[Math] Can someone please explain the reasoning for this permutation problem

discrete mathematicspermutations

I'm studying and reading through my discrete math book.. I seemed to be grasping the idea of permutations, but I don't understand how the solution for this particular problem came to be.

Question:

How many permutations of the letters ABCDEFGH contain the string ABC ?

Solution: Because the letters ABC must occur as a block, we can find the answer by finding the number of permutations of six objects, namely, the block ABC and the individual letters D, E, F , G, and H . Because these six objects can occur in any order, there are 6! = 720 permutations of the letters ABCDEFGH in which ABC occurs as a block.

My reasoning?

I know the permutation formula is: $\frac{n!}{(n-r)!}$ and there are 8 letters. We want ABC, so r=3? Using this formula.. wouldn't you get: $\frac{8!}{(8-3)!}$ = $\frac{8!}{5!}$ = 336?

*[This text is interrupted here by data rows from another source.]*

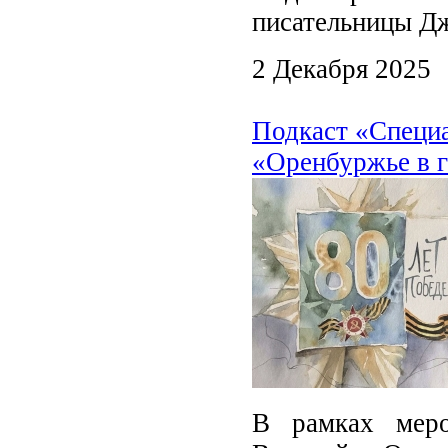
писательницы Д
2 Декабря 2025
Подкаст «Специ
«Оренбуржье в г
В рамках меро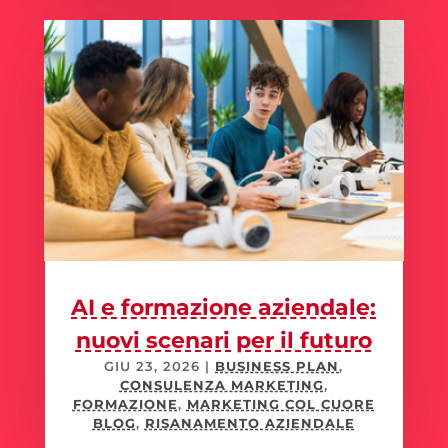
AI e formazione aziendale:
nuovi scenari per il futuro
GIU 23, 2026
|
BUSINESS PLAN
,
CONSULENZA MARKETING
,
FORMAZIONE
,
MARKETING COL CUORE
BLOG
,
RISANAMENTO AZIENDALE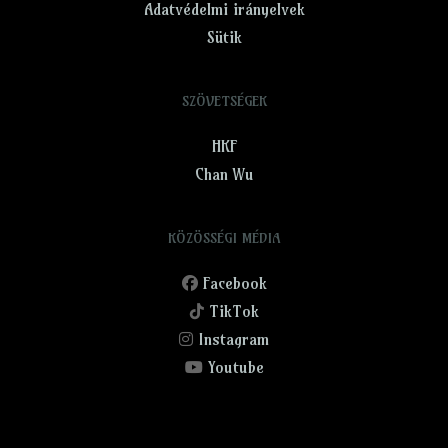
Adatvédelmi irányelvek
Sütik
SZÖVETSÉGEK
HKF
Chan Wu
KÖZÖSSÉGI MÉDIA
Facebook
TikTok
Instagram
Youtube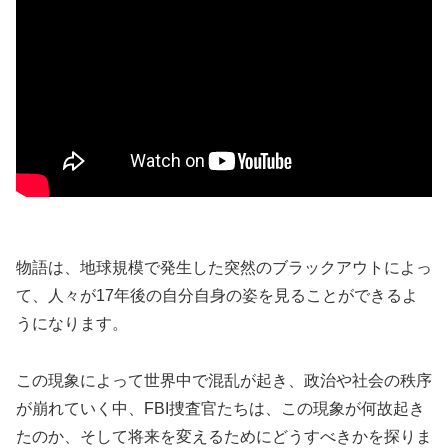
物語は、地球規模で発生した突然のブラックアウトによっ
て、人々が17年後の自分自身の姿を見ることができるよ
うになります。
この現象によって世界中で混乱が起き、政治や社会の秩序
が崩れていく中、FBI捜査官たちは、この現象が何故起き
たのか、そして将来を変えるためにどうすべきかを探りま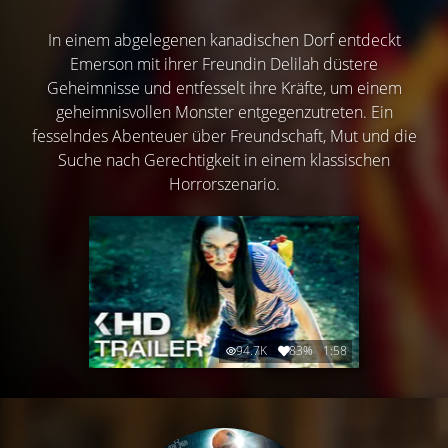
In einem abgelegenen kanadischen Dorf entdeckt
Emerson mit ihrer Freundin Delilah düstere
Geheimnisse und entfesselt ihre Kräfte, um einem
geheimnisvollen Monster entgegenzutreten. Ein
fesselndes Abenteuer über Freundschaft, Mut und die
Suche nach Gerechtigkeit in einem klassischen
Horrorszenario.
94.7K
83%
1:58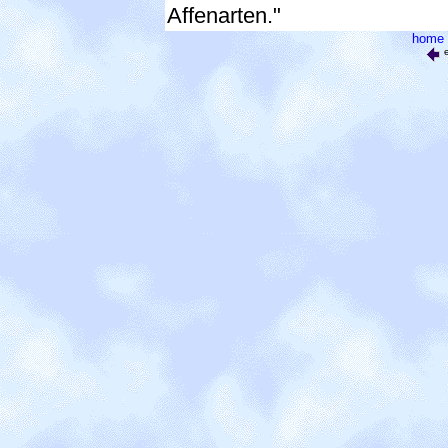
Affenarten."
home
e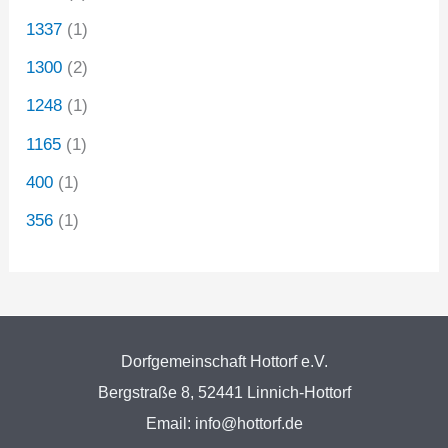
1337
(1)
1300
(2)
1248
(1)
1165
(1)
400
(1)
356
(1)
Dorfgemeinschaft Hottorf e.V.
Bergstraße 8, 52441 Linnich-Hottorf
Email: info@hottorf.de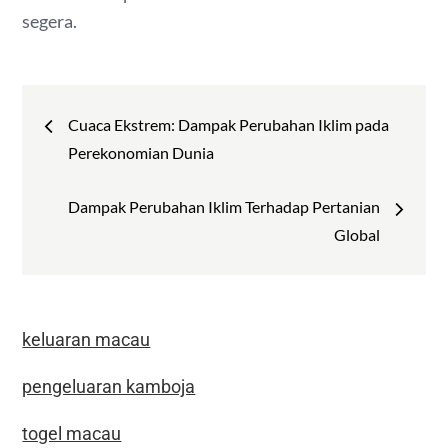
segera.
Post
Cuaca Ekstrem: Dampak Perubahan Iklim pada
navigation
Perekonomian Dunia
Dampak Perubahan Iklim Terhadap Pertanian
Global
keluaran macau
pengeluaran kamboja
togel macau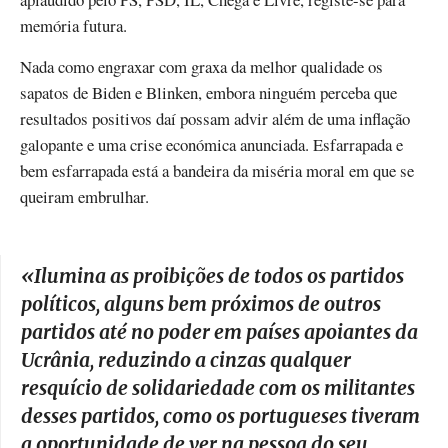
memória futura.
Nada como engraxar com graxa da melhor qualidade os
sapatos de Biden e Blinken, embora ninguém perceba que
resultados positivos daí possam advir além de uma inflação
galopante e uma crise económica anunciada. Esfarrapada e
bem esfarrapada está a bandeira da miséria moral em que se
queiram embrulhar.
«
Ilumina as proibições de todos os partidos
políticos, alguns bem próximos de outros
partidos até no poder em países apoiantes da
Ucrânia, reduzindo a cinzas qualquer
resquício de solidariedade com os militantes
desses partidos, como os portugueses tiveram
a oportunidade de ver na pessoa do seu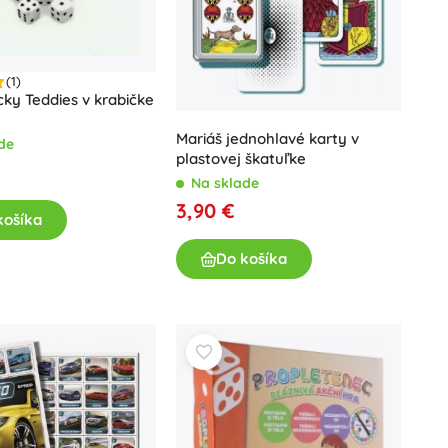
Darčekové poukazy
(1)
ky Teddies v krabičke
Mariáš jednohlavé karty v
de
plastovej škatuľke
Na sklade
3,90 €
košíka
Do košíka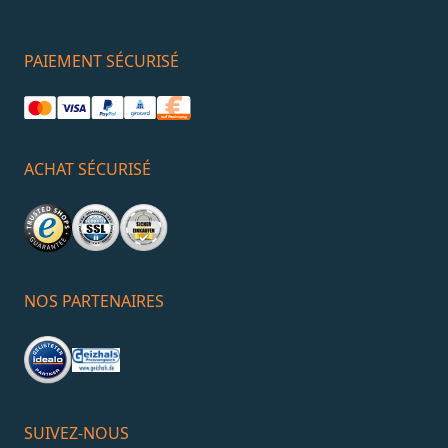
PAIEMENT SÉCURISÉ
ACHAT SÉCURISÉ
NOS PARTENAIRES
SUIVEZ-NOUS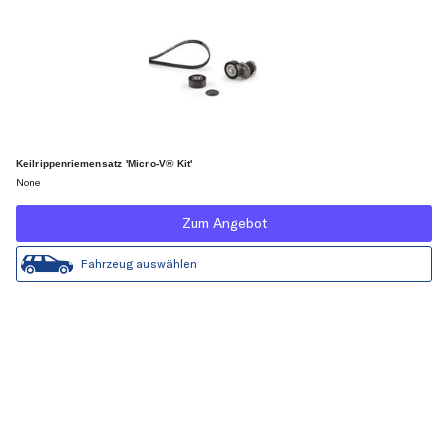
Keilrippenriemensatz 'Micro-V® Kit'
None
Zum Angebot
Fahrzeug auswählen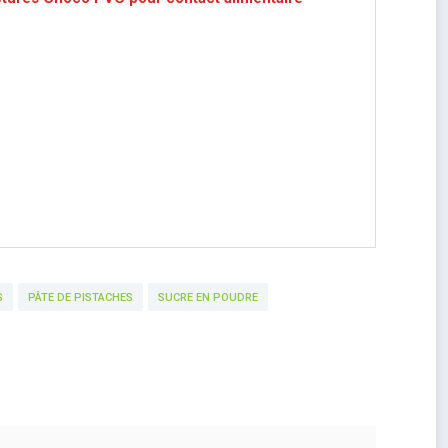
S
PÂTE DE PISTACHES
SUCRE EN POUDRE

I guess since ABC is a "block" then ABC is kind of like a single letter? so 8-3=5.. then +1 for the [abc] combo? Like I think I get that after looking at the solution, but If the solution wasn't provided I don't understand how you would know to approach it that way.

I'm probably just lacking common sense and this is a dumb question, but is this just something that should be common sense?

Thanks

Best Answer

$n P k = \frac{n!}{(n-k)!}$ tells you how many ways you can line up $k$ out of $n$ distinct objects with the order mattering, so $n P k$ does not make sense here. Since you need ABC to appear in order, you can treat it as one block. Otherwise, you have to consider all the orderings of ABC... and then figure out which ones contain ABC as a block and normalize by that.

Alternatively, treat ABC as one "super letter" and then you just consider orders of {ABC,D,E,F,...} which is easily seen to be 6!.